Masalah ini bukan hanya isu nasional, tetapi juga mencerminkan tantangan akut pemerataan. Pemerintah berupaya menjawabnya dengan sejumlah terobosan, seperti pembangunan Sekolah Garuda di sembilan wilayah 3T (Terdepan, Terluar, Tertinggal) sebagai pengungkit pemerataan kualitas pendidikan. Di sisi lain, pendekatan pendidikan agama dan karakter juga terus diperkuat. Menteri Agama Nasaruddin Umar, saat meresmikan Institut Islam Internasional Basma di Riau, menegaskan pentingnya pendidikan yang memadukan akal dan hati sebagai basis pembentukan karakter. Langkah-langkah ini menunjukkan bahwa solusi pendidikan perlu dilakukan secara multidimensi, baik melalui penguatan teknis operasional maupun pendekatan nilai.

Kondisi krisis ini sangat nyata di tingkat lokal, seperti di Provinsi Banten yang dikenal sebagai “Kota Santri.” Laporan Jaringan Pemantau Pendidikan Indonesia (JPPI) menyoroti masih banyaknya madrasah di Kabupaten Serang dan Pandeglang yang berada dalam kondisi memprihatinkan. Bangunan lapuk, atap bocor, serta minimnya fasilitas seperti perpustakaan dan laboratorium menjadi pemandangan sehari-hari. Situasi ini memperparah keterbatasan sumber daya manusia dan berpotensi menghambat peningkatan Indeks Pembangunan Manusia (IPM) daerah. Data BPS Provinsi Banten 2023 mencatat rata-rata lama sekolah penduduk usia 25 tahun ke atas baru 9,02 tahun, yang berarti belum mencapai jenjang SMA/sederajat. Hal ini menegaskan bahwa masalah akses dan kualitas pendidikan di madrasah berkontribusi langsung terhadap rendahnya capaian pembangunan daerah.

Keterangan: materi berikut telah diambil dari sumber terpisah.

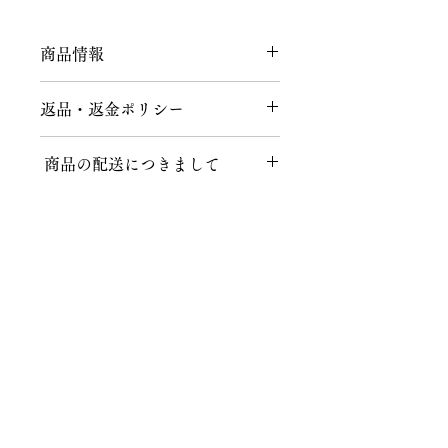
商品情報
正絹 一部金属糸使用
返品・返金ポリシー
返品につきまして
商品の配送につきまして
商品到着後、７日以内にメールまたは
お電話にてご連絡をお願いいたしま
送料につきまして
す。
不良品、ご注文と異なる商品が届けら
１回のお買い上げ金額が税込40,000円
れた場合、説明の記載内容に誤りがあ
以上の場合、送料無料となります。
った場合に限り、返品時の送料含め商
品代金を全額返金いたします。
株式会社知田和呉服店
北海道、沖縄など一部地域によっては
ご注文後、上記の内容以外でのお客様
適応外となりますので、お気軽にお問
都合によるキャンセル・返品は、商品
〒467-0024 名古屋市瑞穂区春山町5番地の11
い合わせください。
の性質上、基本的にはお受けいたしか
TEL 052-831-6514
ねます。ご事情によりましてはご相談
FAX 052-831-6573
クロネコヤマト配送の場合
の上、対応させていただきます。その
MAIL
info@chitawa.jp
場合は、返品時にかかる往復の送料・
送料：一律1000円（税込）※一部地
振込手数料・梱包手数料などはお客様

Pada akhirnya, persoalan pendidikan Indonesia bukan hanya soal besarnya angka anggaran, melainkan bagaimana memastikan setiap rupiah dialokasikan secara tepat sasaran dan adil. Pertanyaan kritis yang harus terus diajukan adalah: sejauh mana anggaran ratusan triliun rupiah itu benar-benar memperbaiki kondisi sekolah, meningkatkan kualitas guru, dan memperluas akses bagi anak-anak yang tertinggal? Sinergi antara pemerintah pusat dan daerah, ditopang pengawasan publik yang kuat, menjadi kunci agar janji konstitusi tidak berhenti pada laporan administratif semata. Tanpa komitmen politik yang tegas dan implementasi efektif, kesenjangan pendidikan akan terus menjadi catatan kelam dalam perjalanan bangsa.